The depressing thing has been the way that chartered town planners working in the private sector have been involved in many such schemes. Those professional planners might argue they are serving the interests of the clients they are advising, working within the law and helping deliver housing when there is a housing crisis. Yet, many of these schemes are widely recognised by a range of stakeholders as shockingly bad and are literally condemning inhabitants to lives of misery. Some planners shake their heads and agree whilst simultaneously arguing that they don’t set the rules and, if they don’t take the work, someone else will.

In the biographical interviews conducted as part of our WITPI project, five of the 23 interviewees (interestingly, all public sector practitioners) explicitly linked the notion of being a ‘professional’ with ethics. Some noted that their employers offered some scope not to get involved in projects they felt would contradict their professional ethics or values (eg, nuclear power station developments). But for the majority the lines were far less clear and certain; as Interviewee 9 said, “I think, to be a professional implies that you have a public interest at the heart of everything you do … but certainly, I think one of the problems with the planning profession is that people who call themselves planners are doing completely opposite things and … I think it feeds through to the RTPI because it has to have a foot in both camps.”
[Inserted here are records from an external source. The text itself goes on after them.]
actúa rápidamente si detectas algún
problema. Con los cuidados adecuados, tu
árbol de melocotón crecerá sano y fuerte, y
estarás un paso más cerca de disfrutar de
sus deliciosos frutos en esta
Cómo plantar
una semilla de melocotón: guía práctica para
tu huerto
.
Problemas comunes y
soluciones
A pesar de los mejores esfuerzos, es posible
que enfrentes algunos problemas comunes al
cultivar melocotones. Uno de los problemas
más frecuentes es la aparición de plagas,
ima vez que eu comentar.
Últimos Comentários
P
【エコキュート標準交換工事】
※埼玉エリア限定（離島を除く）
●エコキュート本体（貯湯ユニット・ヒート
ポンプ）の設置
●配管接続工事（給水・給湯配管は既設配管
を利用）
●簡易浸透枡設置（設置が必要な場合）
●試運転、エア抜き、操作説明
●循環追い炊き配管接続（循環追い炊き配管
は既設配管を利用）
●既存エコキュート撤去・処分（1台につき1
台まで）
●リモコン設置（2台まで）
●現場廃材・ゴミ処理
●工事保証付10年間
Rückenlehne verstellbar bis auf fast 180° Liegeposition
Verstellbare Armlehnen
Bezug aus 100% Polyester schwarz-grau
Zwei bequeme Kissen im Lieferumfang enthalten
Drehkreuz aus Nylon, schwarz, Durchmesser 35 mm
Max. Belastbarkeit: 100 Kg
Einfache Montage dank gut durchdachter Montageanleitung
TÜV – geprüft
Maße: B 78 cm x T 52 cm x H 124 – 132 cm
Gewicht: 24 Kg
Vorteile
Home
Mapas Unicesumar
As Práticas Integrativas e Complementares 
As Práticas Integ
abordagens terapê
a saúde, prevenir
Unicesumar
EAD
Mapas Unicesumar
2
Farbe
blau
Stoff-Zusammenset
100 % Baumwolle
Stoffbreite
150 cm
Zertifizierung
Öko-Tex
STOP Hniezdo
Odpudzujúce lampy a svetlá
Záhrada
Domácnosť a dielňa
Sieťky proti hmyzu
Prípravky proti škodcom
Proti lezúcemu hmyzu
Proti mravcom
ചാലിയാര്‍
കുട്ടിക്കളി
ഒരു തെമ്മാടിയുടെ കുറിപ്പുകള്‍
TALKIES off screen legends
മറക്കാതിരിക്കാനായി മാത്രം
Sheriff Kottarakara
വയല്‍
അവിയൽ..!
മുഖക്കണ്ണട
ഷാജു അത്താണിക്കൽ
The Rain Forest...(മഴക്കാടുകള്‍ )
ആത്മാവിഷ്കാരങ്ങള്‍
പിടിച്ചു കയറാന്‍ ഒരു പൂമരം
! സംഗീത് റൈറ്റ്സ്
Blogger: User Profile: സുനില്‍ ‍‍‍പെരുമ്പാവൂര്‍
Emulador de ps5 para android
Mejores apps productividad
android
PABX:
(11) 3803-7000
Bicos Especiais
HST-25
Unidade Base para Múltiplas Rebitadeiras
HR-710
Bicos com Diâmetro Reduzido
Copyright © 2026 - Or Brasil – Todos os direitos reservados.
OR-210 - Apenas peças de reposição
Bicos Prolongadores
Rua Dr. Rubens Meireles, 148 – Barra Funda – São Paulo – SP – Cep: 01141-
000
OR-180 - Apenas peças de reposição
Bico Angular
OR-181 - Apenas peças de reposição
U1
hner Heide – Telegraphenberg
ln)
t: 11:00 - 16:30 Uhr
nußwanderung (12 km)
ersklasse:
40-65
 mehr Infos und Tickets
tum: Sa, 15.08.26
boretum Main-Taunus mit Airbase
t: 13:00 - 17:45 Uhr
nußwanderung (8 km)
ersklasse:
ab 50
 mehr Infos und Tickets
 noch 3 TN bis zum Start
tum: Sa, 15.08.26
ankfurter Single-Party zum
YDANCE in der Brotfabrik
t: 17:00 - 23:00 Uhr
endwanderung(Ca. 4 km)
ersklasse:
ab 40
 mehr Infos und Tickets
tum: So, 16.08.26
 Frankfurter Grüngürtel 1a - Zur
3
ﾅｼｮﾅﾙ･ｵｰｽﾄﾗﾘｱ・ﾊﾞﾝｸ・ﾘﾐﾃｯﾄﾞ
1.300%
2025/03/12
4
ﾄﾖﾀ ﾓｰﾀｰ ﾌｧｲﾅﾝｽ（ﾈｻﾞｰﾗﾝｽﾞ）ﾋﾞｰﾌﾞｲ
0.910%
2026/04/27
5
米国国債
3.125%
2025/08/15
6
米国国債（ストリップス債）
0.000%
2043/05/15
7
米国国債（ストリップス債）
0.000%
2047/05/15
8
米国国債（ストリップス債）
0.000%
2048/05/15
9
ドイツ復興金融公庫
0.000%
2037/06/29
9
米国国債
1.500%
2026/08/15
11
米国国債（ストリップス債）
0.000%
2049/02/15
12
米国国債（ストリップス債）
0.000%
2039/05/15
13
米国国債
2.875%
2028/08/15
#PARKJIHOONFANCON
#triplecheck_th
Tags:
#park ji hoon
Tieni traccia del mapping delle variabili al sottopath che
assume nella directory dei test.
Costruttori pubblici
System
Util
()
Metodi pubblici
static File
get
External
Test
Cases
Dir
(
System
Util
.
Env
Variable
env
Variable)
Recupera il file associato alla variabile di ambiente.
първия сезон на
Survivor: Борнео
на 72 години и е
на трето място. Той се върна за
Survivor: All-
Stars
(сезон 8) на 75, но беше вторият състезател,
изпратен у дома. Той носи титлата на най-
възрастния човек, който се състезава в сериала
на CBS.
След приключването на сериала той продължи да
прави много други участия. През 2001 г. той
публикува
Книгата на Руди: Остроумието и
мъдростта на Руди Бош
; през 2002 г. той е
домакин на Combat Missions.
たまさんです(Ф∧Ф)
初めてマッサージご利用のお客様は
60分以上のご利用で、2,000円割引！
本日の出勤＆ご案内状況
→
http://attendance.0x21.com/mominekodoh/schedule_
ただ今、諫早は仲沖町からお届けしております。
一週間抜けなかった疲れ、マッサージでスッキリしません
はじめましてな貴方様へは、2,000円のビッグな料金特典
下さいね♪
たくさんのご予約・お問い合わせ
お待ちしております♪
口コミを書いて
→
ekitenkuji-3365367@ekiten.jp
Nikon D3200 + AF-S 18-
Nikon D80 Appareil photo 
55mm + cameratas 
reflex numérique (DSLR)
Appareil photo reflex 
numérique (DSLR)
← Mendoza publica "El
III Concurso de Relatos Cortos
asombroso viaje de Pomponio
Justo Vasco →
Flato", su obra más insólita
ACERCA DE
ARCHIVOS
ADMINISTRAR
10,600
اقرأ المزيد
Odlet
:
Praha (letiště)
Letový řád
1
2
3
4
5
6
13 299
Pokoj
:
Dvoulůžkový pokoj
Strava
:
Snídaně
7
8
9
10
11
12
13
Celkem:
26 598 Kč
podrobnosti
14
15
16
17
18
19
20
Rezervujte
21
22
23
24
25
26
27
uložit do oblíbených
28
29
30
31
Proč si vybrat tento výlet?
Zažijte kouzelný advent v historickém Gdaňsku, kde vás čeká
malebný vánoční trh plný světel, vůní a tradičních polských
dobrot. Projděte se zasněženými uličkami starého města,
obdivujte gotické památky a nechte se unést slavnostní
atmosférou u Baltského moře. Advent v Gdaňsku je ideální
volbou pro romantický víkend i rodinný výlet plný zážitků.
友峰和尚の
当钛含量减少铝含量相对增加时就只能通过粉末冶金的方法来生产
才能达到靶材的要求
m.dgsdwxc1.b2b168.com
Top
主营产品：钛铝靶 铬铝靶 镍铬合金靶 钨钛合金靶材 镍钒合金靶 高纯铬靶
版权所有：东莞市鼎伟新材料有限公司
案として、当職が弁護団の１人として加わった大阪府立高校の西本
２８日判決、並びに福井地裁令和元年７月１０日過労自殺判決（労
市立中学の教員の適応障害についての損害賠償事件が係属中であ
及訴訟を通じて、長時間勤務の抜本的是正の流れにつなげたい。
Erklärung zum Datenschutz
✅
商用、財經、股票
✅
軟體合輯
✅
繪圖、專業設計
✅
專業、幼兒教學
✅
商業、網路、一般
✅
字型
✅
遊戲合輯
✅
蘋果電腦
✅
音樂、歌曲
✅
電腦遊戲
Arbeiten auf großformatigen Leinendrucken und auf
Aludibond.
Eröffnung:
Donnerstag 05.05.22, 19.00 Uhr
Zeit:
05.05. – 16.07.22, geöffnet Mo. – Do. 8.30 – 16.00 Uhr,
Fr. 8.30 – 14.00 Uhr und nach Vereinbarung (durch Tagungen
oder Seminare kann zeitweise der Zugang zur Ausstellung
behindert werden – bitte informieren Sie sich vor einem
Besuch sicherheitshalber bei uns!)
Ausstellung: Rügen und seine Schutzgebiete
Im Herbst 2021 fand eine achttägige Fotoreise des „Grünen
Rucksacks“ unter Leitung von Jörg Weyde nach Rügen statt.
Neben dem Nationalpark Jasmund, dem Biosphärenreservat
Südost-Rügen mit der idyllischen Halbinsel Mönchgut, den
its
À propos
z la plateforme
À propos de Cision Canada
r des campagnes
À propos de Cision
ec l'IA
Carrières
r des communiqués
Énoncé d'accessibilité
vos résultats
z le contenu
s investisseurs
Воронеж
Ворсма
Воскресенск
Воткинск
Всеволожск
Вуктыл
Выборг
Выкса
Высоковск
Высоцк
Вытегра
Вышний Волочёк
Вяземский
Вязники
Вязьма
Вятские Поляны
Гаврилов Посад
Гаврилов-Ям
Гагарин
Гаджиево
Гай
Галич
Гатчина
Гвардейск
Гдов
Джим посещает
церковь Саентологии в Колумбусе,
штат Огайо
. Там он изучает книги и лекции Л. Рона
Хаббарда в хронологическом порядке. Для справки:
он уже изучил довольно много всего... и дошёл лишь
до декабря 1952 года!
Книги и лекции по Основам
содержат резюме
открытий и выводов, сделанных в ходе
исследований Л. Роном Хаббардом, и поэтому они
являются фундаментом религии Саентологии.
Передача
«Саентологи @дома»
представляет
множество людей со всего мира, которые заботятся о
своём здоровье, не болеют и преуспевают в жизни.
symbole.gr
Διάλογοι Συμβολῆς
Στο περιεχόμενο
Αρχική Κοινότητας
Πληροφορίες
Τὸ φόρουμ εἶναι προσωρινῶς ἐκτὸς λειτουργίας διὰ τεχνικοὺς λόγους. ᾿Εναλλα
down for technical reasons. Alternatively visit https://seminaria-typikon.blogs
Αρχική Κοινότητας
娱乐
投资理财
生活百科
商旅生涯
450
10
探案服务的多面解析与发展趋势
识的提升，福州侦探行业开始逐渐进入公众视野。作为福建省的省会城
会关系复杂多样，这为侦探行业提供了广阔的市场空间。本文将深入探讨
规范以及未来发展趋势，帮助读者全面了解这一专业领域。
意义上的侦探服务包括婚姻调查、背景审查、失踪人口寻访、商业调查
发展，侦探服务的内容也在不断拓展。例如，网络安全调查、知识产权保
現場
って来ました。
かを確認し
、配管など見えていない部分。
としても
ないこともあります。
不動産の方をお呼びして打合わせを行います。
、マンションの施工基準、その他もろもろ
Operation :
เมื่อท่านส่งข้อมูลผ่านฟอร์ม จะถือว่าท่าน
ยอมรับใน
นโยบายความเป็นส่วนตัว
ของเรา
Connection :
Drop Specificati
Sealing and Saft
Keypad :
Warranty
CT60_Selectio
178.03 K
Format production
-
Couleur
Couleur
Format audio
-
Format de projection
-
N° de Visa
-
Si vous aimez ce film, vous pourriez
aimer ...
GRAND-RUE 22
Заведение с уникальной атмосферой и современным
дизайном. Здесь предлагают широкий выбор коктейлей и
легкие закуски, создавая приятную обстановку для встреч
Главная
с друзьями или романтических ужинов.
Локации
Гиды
"One of the problems with the… profession is that people who call themselves planners are doing completely opposite things." - Public sector planning manager

There are clearly difficulties and, in many planning applications, there may be chartered town planners on opposite sides of negotiations. Nevertheless, if planning is a meaningful area of professional activity, then professionalism should mean taking into account the impact of schemes which chartered planners are working on and being confident enough to critically examine these outcomes.

Key questions

Planners working on all sides of negotiations need a core set of planning principles and outcomes they are guided by. Should there be a ‘do no harm’ principle in planning as proposed in the TCPA’s Raynsford Review? Can planners from all sectors agree a common purpose and definition of what it means to serve the public interest?